While there has been a recent report of disease transmission through the usage of a different CBA where multiple tuberculosis cases in graft recipients were traced to a single donor lot, allogeneic bone has an extensive clinical safety record and Trinity allografts have never been linked to donor-derived infections after more than 13 years of being commercially available 32–34). Prior to this incident, only one other occurrence of suspected tuberculosis disease transmission through the transplantation of allograft bone was identified in the published literature and that was reported nearly 70 years ago before modern donor screening criteria were established 35). In order to address the risk of disease transmission with Trinity Elite allografts, the medical and social history of each donor is carefully screened prior to donation for medical conditions or disease processes that would contraindicate the donation of tissue in accordance with current policies and criteria that have been established by FDA and the American Association of Tissue Banks (AATB). 36,37)
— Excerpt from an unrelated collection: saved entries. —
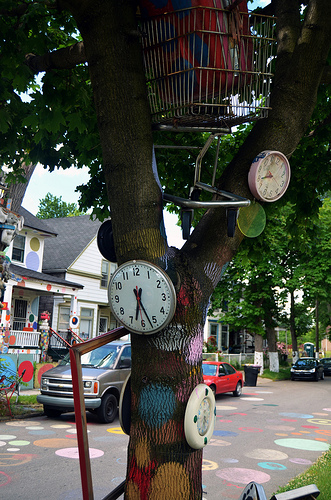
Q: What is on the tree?
A: Clocks.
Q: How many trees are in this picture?
A: One.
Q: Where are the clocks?
A: On the tree.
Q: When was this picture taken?
A: Daytime.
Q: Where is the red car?
A: Behind the tree.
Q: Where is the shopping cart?
A: On the tree.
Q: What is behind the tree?
A: The street.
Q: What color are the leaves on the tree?
A: Green.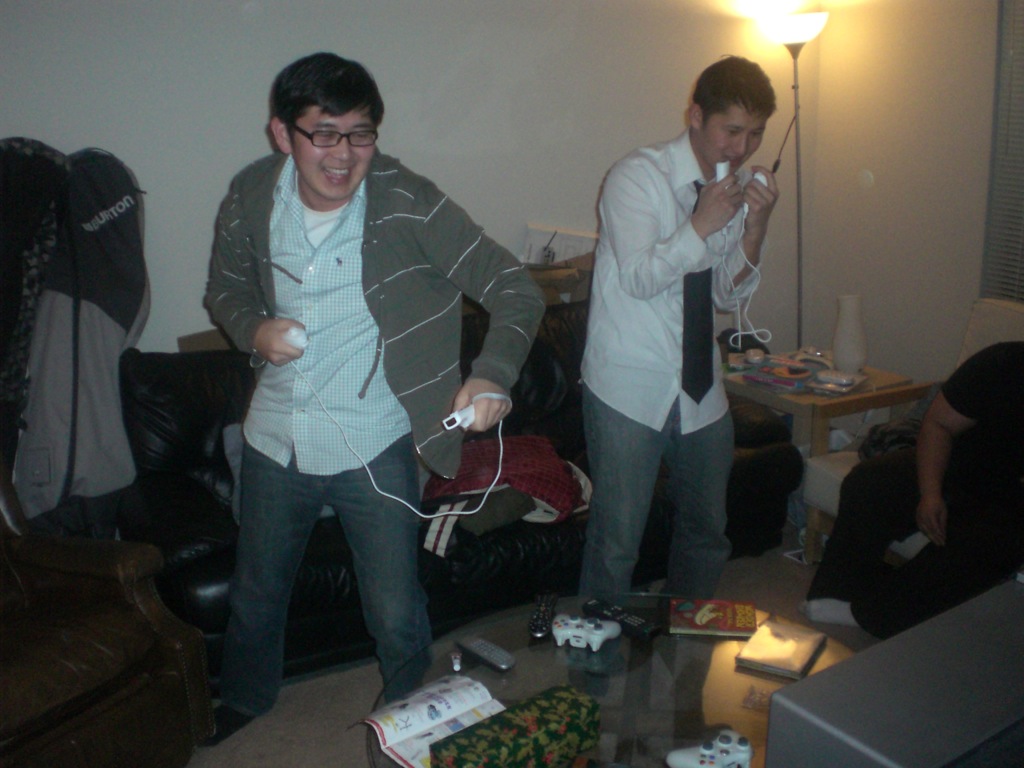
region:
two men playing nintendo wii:
[206, 10, 789, 555]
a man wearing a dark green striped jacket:
[217, 59, 534, 452]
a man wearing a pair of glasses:
[262, 50, 402, 218]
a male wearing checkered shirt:
[217, 34, 464, 502]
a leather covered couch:
[8, 506, 221, 766]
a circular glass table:
[337, 590, 850, 765]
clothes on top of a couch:
[382, 421, 614, 558]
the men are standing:
[201, 56, 781, 739]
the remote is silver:
[454, 632, 512, 670]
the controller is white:
[551, 609, 621, 651]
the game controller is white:
[667, 724, 750, 766]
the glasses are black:
[275, 116, 380, 152]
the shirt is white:
[579, 127, 764, 431]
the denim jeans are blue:
[577, 367, 732, 603]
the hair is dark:
[273, 48, 387, 148]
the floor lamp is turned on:
[760, 7, 827, 346]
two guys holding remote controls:
[196, 47, 795, 711]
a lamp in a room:
[759, 12, 846, 352]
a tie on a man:
[685, 173, 728, 418]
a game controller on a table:
[547, 609, 624, 654]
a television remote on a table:
[451, 614, 522, 687]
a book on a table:
[664, 594, 778, 643]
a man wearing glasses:
[282, 111, 390, 170]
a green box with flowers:
[421, 683, 618, 767]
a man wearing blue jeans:
[205, 420, 453, 734]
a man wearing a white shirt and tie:
[566, 53, 789, 443]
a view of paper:
[370, 623, 478, 745]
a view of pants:
[199, 511, 504, 673]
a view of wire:
[430, 464, 557, 554]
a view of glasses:
[262, 104, 395, 162]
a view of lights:
[743, 10, 870, 56]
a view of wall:
[125, 116, 274, 252]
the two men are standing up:
[197, 51, 774, 745]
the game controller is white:
[547, 610, 620, 652]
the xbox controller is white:
[667, 721, 751, 764]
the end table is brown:
[731, 337, 937, 563]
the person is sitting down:
[800, 335, 1022, 637]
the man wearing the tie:
[577, 54, 781, 694]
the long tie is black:
[680, 181, 716, 404]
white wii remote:
[443, 388, 502, 462]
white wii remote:
[706, 148, 757, 241]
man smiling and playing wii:
[188, 10, 542, 744]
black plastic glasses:
[277, 104, 392, 163]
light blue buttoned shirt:
[254, 158, 422, 500]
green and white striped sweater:
[187, 141, 541, 489]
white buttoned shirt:
[590, 139, 764, 446]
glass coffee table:
[368, 578, 880, 765]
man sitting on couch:
[808, 293, 1021, 622]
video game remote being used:
[433, 390, 507, 430]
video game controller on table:
[550, 607, 615, 652]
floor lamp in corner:
[750, 10, 821, 339]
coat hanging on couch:
[5, 146, 142, 535]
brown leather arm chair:
[0, 465, 222, 760]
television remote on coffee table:
[452, 629, 516, 671]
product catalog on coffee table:
[356, 668, 499, 760]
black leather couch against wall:
[108, 288, 802, 681]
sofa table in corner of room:
[721, 340, 949, 537]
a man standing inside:
[536, 57, 835, 478]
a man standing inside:
[158, 53, 541, 483]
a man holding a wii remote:
[615, 44, 803, 381]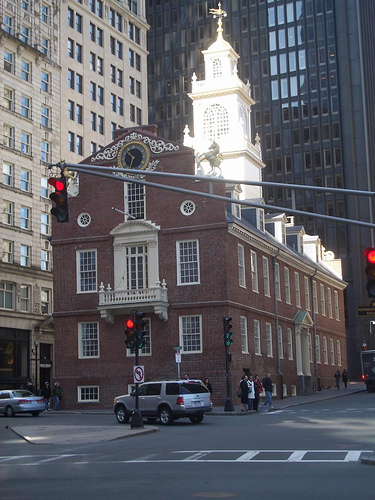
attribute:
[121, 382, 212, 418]
car — grey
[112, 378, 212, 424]
car — grey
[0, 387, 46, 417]
car — grey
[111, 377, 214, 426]
suv — grey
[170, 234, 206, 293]
window — white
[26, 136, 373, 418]
building — red, brick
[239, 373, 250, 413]
woman — black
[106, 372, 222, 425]
car — grey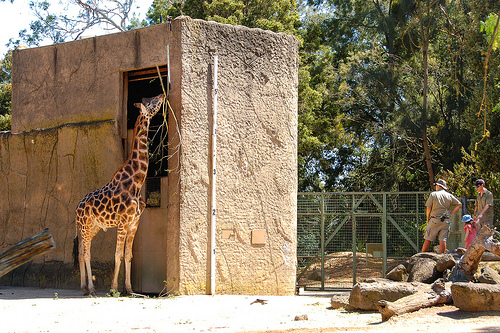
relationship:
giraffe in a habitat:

This study adds significant value to current literature regarding CBAs and their efficacy in spinal fusion. By preserving the inherent properties of these grafts, including the osteoinductive and osteogenic components retained within the bone matrix, CBAs provide a unique alternative to autograft. An important distinction of note is that due to propriety processing techniques, one CBA cannot be easily compared to another. Ultimately, with a CBA, we found fusion rates to be comparable to ICBG with fusion rates being consistent across the entire patient population. Successful fusion was attained using a CBA regardless of risk factor reported, and without the drawback of donor site morbidity and complications associated with BMP products.
Varying surgical approachs (e.g., TLIF, ALIF, PLF) were included within this analysis, as opposed to a single-approach, therefore is a primary limitation of this study. Although limiting form a statistical standpoint, this analysis provides real-world evidence of lumbar fusion in the general community. In addition, this analysis does not include a control arm for comparison, only comparison to outcomes identified within available scientific literature. In spite of these limitations, the preliminary data provided within this report demonstrates that Trinity ELITE is an effective bone graft alternative for patients being treated with lumbar spinal fusion.